Bursaspor’un kronik sorunlarına ve yeni dönemine dair bir yazı kaleme alacağım.

Ben de eksik kalmak istemedim...

Neden mi?

Geçtiğimiz sezonun devre arasından bu yana Bursa’nın tek gündemi Bursaspor...

Bursaspor, bir çok şehir takımını gölgede bırakan daha büyük, daha oturmuş ve başarılarla dolu bir tarihi olan kulüp...
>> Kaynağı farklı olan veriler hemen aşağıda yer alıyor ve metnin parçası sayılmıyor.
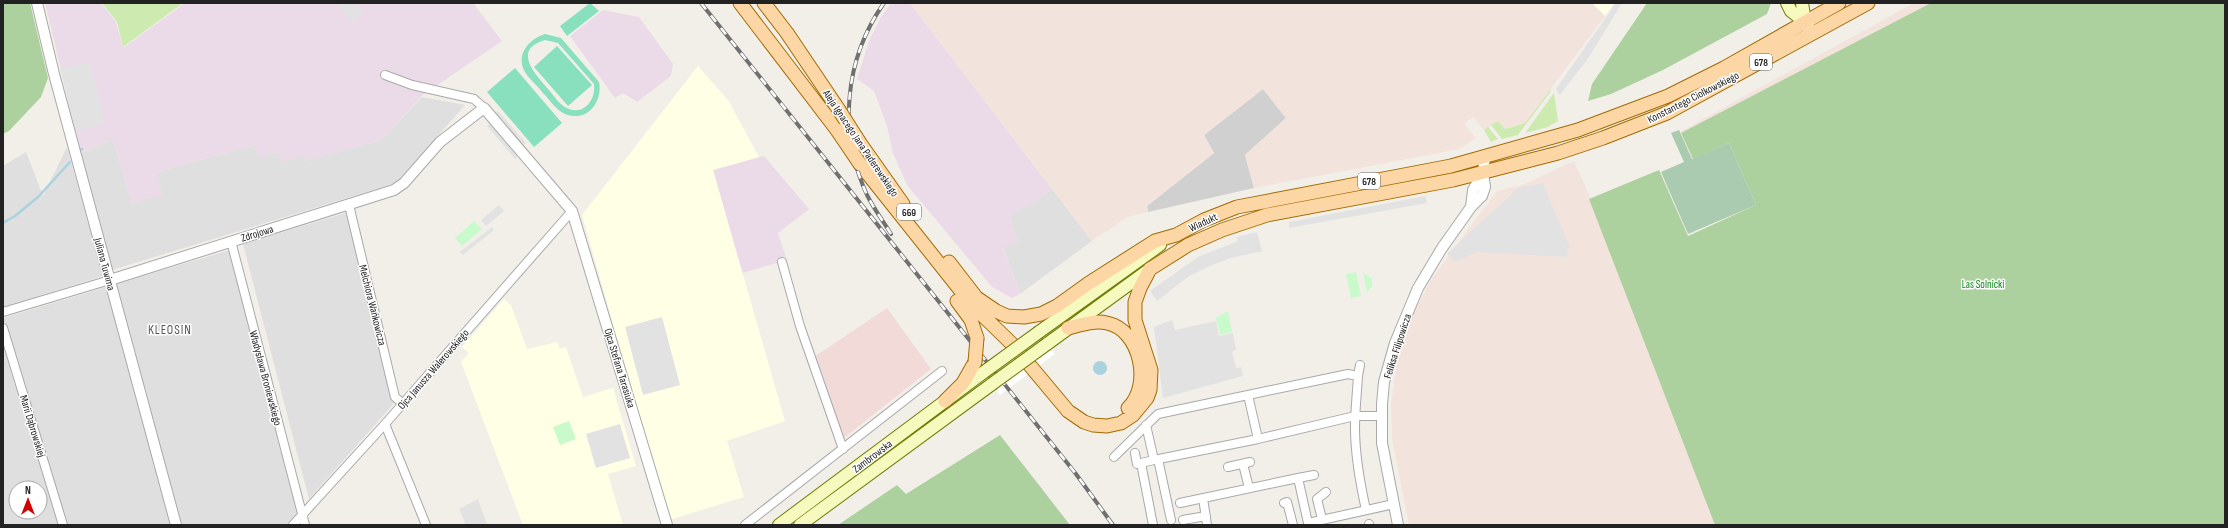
<svg xmlns="http://www.w3.org/2000/svg" width="2228" height="528" font-family="'Sofia Sans Condensed',sans-serif">
<rect width="100%" height="100%" fill="#f2efe9"/>
<path fill="#e0dfdf" fill-rule="evenodd" d="M422,97L465,105L396,183L112,270L81,153L113,139L132,203L157,173L173,167L255,145L305,157L306,161L381,140Z
M67,147L103,276L3,307V166L26,152L43,196Z
M1052,189L1092,241L1020,294L1003,247L1018,242L1009,216L1036,201Z
M349,212L397,400L309,499L243,244Z
M233,249L302,514L292,525H3V318ZM16,488H40V512H16Z"/>
<path fill="#f2dad9" d="M887,308L931,369L844,438L814,357Z"/>
<path fill="#ebdbe8" d="M45,3H101L116,22L123,48L185,3H473L502,41L423,95L381,140L307,161L304,157L282,162L279,152L259,158L255,145L173,167L157,173L162,195L132,203L113,139L81,153Z
M891,3H910L1052,189L1036,201L1009,216L1018,242L1003,248L1020,294L1012,298L992,287L907,185L893,153L887,126L874,91L857,79L869,41L881,17Z
M603,10L639,17L673,64L671,76L637,102L623,93L615,98L570,36Z
M764,156L809,209L778,233L787,260L742,273L713,170Z"/>
<path fill="#ffffe5" d="M1592,3H1614L1605,16Z
M698,66L728,100L759,157L713,170L785,421L727,441L744,497L669,520L582,215Z
M504,299L511,305L527,349L557,342L560,349L566,347L583,397L613,388L636,466L608,474L623,525H523L461,362L469,353L462,347Z"/>
<path fill="#d0d0d0" d="M1263,89L1286,118L1245,155L1254,188L1148,212L1147,206L1214,153L1204,135Z"/>
<path fill="#f3e3dd" d="M910,3H1592L1605,16L1525,123L1505,129L1498,121L1484,130L1473,117L1464,124L1476,138L1460,149L1254,188L1245,155L1286,118L1263,89L1204,135L1214,153L1147,206L1148,212L1128,217L1092,241Z
M1914,3H2028L2198,525H1409L1392,438L1391,404L1397,362L1412,315L1432,278L1497,191L1522,185L1574,161L1591,199L1659,170L1688,237L1760,204L1730,141L1693,158L1681,131Z"/>
<path fill="#cdebb0" d="M102,3H183L123,47L117,22Z
M1550,90L1551,91L1518,135L1502,139L1491,125L1498,121L1505,129L1525,123Z
M1554,93L1558,121L1548,127L1525,133Z
M1488,127L1498,139L1491,142L1484,130Z"/>
<path fill="#add19e" d="M3,3H30L48,78L41,97L9,131L3,134Z
M1647,3H1771L1767,14L1663,70L1611,94L1588,101L1592,84Z
M1931,3H2225V525H1715L1589,199L1659,170L1688,236L1756,205L1729,143L1693,159L1681,133Z
M1000,435L1070,525H838L897,485L906,494Z"/>
<path fill="#aacbaf" d="M1679,130L1692,159L1729,143L1756,205L1688,234L1661,172L1684,162L1671,133Z"/>
<path fill="#c8facc" d="M474,221L482,229L462,246L455,238Z
M1356,272L1361,296L1351,298L1346,274Z
M1363,272L1372,279V286L1367,293Z
M1228,311L1232,332L1220,335L1216,318Z
M569,421L576,439L560,445L553,427Z"/>
<path fill="#88e0be" fill-rule="evenodd" d="M590,3L599,11L567,36L560,26Z
M545,34L561,38L599,82C603,101 588,123 565,114C556,110 550,100 543,93C538,86 529,79 525,72C515,55 529,39 545,34ZM545,40L558,43L594,84C596,99 585,115 569,109C560,106 554,96 549,90C536,75 511,50 545,40Z
M557,46L592,85L568,106L534,67Z
M515,68L562,123L534,147L487,92Z"/>
<path fill="#e2e2e2" d="M337,3H356L364,13L352,21Z
M1616,3H1622L1589,57L1560,95L1556,89Z
M90,62L105,123L75,131L60,68Z
M498,111L526,143L522,146L494,114Z
M492,122L520,155L515,159L487,126Z
M1543,183L1569,245L1567,257L1477,252L1456,262L1447,254L1518,188Z
M1425,196L1427,203L1289,228V222Z
M499,205L504,211L486,226L481,220Z
M492,227L494,230L463,255L460,252Z
M1257,232L1262,251L1231,258L1212,265L1189,276L1157,301L1150,291L1198,257L1238,241L1237,237Z
M662,317L680,385L643,395L625,327Z
M1172,320L1175,330L1216,321L1219,336L1233,333L1236,350L1232,351L1236,368L1241,367L1243,376L1163,398L1154,327Z
M620,424L630,458L596,468L586,434Z
M478,499L487,525H466L459,509Z"/>
<path fill="#aad3df" d="M1093 368a7 7 0 1 1 14 0a7 7 0 1 1-14 0Z"/>
<path fill="#fff" d="M1044,339L1055,354L1000,395L989,380Z"/>
<g fill="none" stroke-linecap="round" stroke-linejoin="round">
<path stroke="#aad3df" stroke-width="2.5" d="M80,150L82,149
M3,223L15,216L38,197L70,162"/>
<g stroke="#a9a9a9" stroke-width="10">
<path id="minor" d="M385,75L412,85L474,99L484,108
M349,205L395,397L402,403
M231,241L305,525
M782,262L800,326L843,449
M3,312L110,280
M3,328L63,525
M1358,376L1360,365
M385,424L426,525
M1146,425L1154,460L1258,439
M1135,453L1137,464L1154,460
M1114,457L1158,414L1248,395
M1158,459L1171,520
M1141,463L1153,525
M1243,464L1249,488
M1228,467L1250,462
M1298,478L1314,475
M1203,498L1207,525
M1180,503L1298,478L1308,523L1394,504
M1284,503L1287,502L1293,525
M1366,510C1360,483 1355,456 1355,428C1355,410 1357,393 1358,376L1348,374L1248,395L1258,439L1355,416H1382
M1322,519L1317,499L1326,492
M1183,520L1206,516
M1369,524V525
M293,525L385,424L572,211
M745,525L942,371"/>
</g>
<g stroke="#a9a9a9" stroke-width="12">
<path id="tertiary" d="M37,3L54,74L176,525
M1471,207L1473,190L1483,172
M110,280L394,190L404,183L440,142L484,108L572,211L667,525
M1398,525L1382,443V404L1384,382L1395,343L1418,288L1442,248L1471,207L1482,196L1485,187L1483,172L1485,157"/>
</g>
<g stroke="#707d05" stroke-width="14">
<path id="secondary" d="M1787,3L1791,11L1805,22
M1802,3L1805,22L1810,30
M1039,332L1160,245
M1047,344L1150,269
M779,525L984,372
M800,525L992,384"/>
</g>
<g stroke="#a06b00" stroke-width="15">
<path id="primary" d="M740,3L837,130
M764,3L787,33L839,110
M860,143L903,204
M860,164L973,306L1012,344L1068,411L1084,422L1093,425L1107,426L1121,423L1133,415L1147,398L1150,390L1151,370L1135,320V302L1140,288L1150,269L1188,245L1222,230L1267,215L1453,180L1558,153L1603,138L1667,113L1868,3
M949,262L976,297
M977,298L996,311L1007,316L1024,317L1041,314L1057,306L1089,283L1155,241L1176,235L1204,220L1237,207L1451,166L1578,130L1668,96L1724,68L1839,3
M957,301L971,320L977,338
M1068,328C1081,325 1094,320 1107,323C1141,330 1152,386 1128,408
M945,401L963,383L975,362"/>
</g>
<use href="#minor" stroke="#fff" stroke-width="8"/>
<use href="#tertiary" stroke="#fff" stroke-width="10"/>
<use href="#secondary" stroke="#f7fabf" stroke-width="12"/>
<use href="#primary" stroke="#fcd6a4" stroke-width="13"/>
<g stroke="#707070" stroke-width="4">
<path id="rail" d="M701,3L1076,474L1113,525
M884,3C844,60 838,132 867,195C874,209 883,221 891,234"/>
</g>
<use href="#rail" stroke="#fff" stroke-width="2.5" stroke-dasharray="8" stroke-linecap="butt"/>
<g stroke="#707d05" stroke-width="14" stroke-linecap="butt">
<path id="secondary-bridge" d="M984,372L1039,332
M992,384L1047,344"/>
</g>
<g stroke="#a06b00" stroke-width="15" stroke-linecap="butt">
<path id="primary-bridge" d="M839,110L860,143
M837,130L860,164
M975,362L977,338"/>
</g>
<use href="#secondary-bridge" stroke="#f7fabf" stroke-width="12"/>
<use href="#primary-bridge" stroke="#fcd6a4" stroke-width="13"/>
</g>
<g text-anchor="middle" stroke-width="3" stroke-linejoin="round" paint-order="stroke">
<g fill="#fff" stroke="#646464" stroke-width="1">
<rect x="1750" y="54" width="22" height="16" rx="3"/>
<rect x="1358" y="173" width="22" height="16" rx="3"/>
<rect x="897" y="204" width="24" height="16" rx="3"/>
</g>
<g font-size="10" font-weight="bold" fill="#222">
<text x="1761" y="66">678</text>
<text x="1369" y="185">678</text>
<text x="909" y="216">669</text>
</g>
<g font-size="11" fill="#222" stroke="#fff">
<text transform="translate(1693 97) rotate(-27)" y="4">Konstantego Ciołkowskiego</text>
<text transform="translate(861 143) rotate(56)" y="4">Aleja Ignacego Jana Paderewskiego</text>
<text transform="translate(1203 222) rotate(-25)" y="4">Wiadukt</text>
<text transform="translate(257 233) rotate(-17)" y="4">Zdrojowa</text>
<text transform="translate(105 264) rotate(75)" y="4">Juliana Tuwima</text>
<text transform="translate(373 305) rotate(76)" y="4">Melchiora Wańkowicza</text>
<text transform="translate(1397 346) rotate(-72)" y="4">Feliksa Filipowicza</text>
<text transform="translate(620 368) rotate(73)" y="4">Ojca Stefana Tarasiuka</text>
<text transform="translate(433 369) rotate(-49)" y="4">Ojca Janusza Walerowskiego</text>
<text transform="translate(266 378) rotate(75)" y="4">Władysława Broniewskiego</text>
<text transform="translate(33 426) rotate(73)" y="4">Marii Dąbrowskiej</text>
<text transform="translate(872 456) rotate(-37)" y="4">Zambrowska</text>
</g>
<g font-size="11" fill="#0c8416" stroke="#fff">
<text x="1983" y="288">Las Solnicki</text>
</g>
<g font-size="13" letter-spacing="1" fill="#555" stroke="#fff">
<text x="170" y="334">KLEOSIN</text>
</g>
</g>
<rect width="2228" height="528" fill="none" stroke="#222222" stroke-width="8"/>
<g transform="translate(28 500)"><circle r="19" fill="#ffffff" stroke="#a7a7a7"/>
<path d="M0-3L7 15L0 10L-7 15Z" fill="#d40000"/>
<text y="-6" font-size="11" font-weight="bold" text-anchor="middle" fill="#222222">N</text>
</g>
</svg>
Son yıllarda sıkça başkan değiştiren ve bir türlü dikiş tutmayan Anadolu takımı görünümünde olsa da Bursaspor, taraftar gruplarıyla nam salmış, Bursa’nın en önemli ve değerli markası aynı zamanda...

Ancak...

Üstte de yazdığım gibi kronik sorunları var kulübün...

Başkan seçimi ve bir türlü bitmeyen borçlar Bursaspor’un üzerindeki lanet gibi oldu...

Gelen gideni aratır hesabı, gelen başkan borçlandı, borçlandırdı gitti...

Giden borcunu istedi, gelen bir öncekini suçladı...

İşte konu da bu aslında..

İstikrar yoksa başarı da olmuyor.

Bu istikrarsızlık da Süper Lig şampiyonluğu bulunan Bursaspor’u TFF 1. Lig’e mahkum etti.

Şimdi ise bambaşka bir görünümde Yeşil Beyazlı kulüp..

Ve Bursa, şu anki hava bozulmazsa, 5 Haziran 2021 tarihini hafızalarına kazıyacak..

5 Haziran’da yapılan Olağan Genel Kurul’da, genç iş insanı Emin Adanur liderliğindeki Hayrettin Gülgüler, 652 oy alarak Yeşil-Beyazlı kulübün 29. başkanı oldu.

Bursaspor’un en zorda olduğu dönem bu dönem diyebiliriz...

Bu zor dönemde borç batağındaki kulübü yönetmek de bambaşka bir meziyet...

Emin Adanur’un ismini ilk Uygar Külhaşoğlu arkadaşımızın kurduğu EN Bursa’ya ortak olduğunda duydum.

Çok iş insanı tanımam...

Mesleki branşım polis-adliye olduğu için, ağırlıklı olarak bürokrat tanırım, polis tanırım, asker tanırım...

Dediğim gibi Adanur’un sadece adını duydum....

Hiç karşılaşmadık kendisiyle...

Mesleki olarak ön yargılarım oldu kendisine hatta...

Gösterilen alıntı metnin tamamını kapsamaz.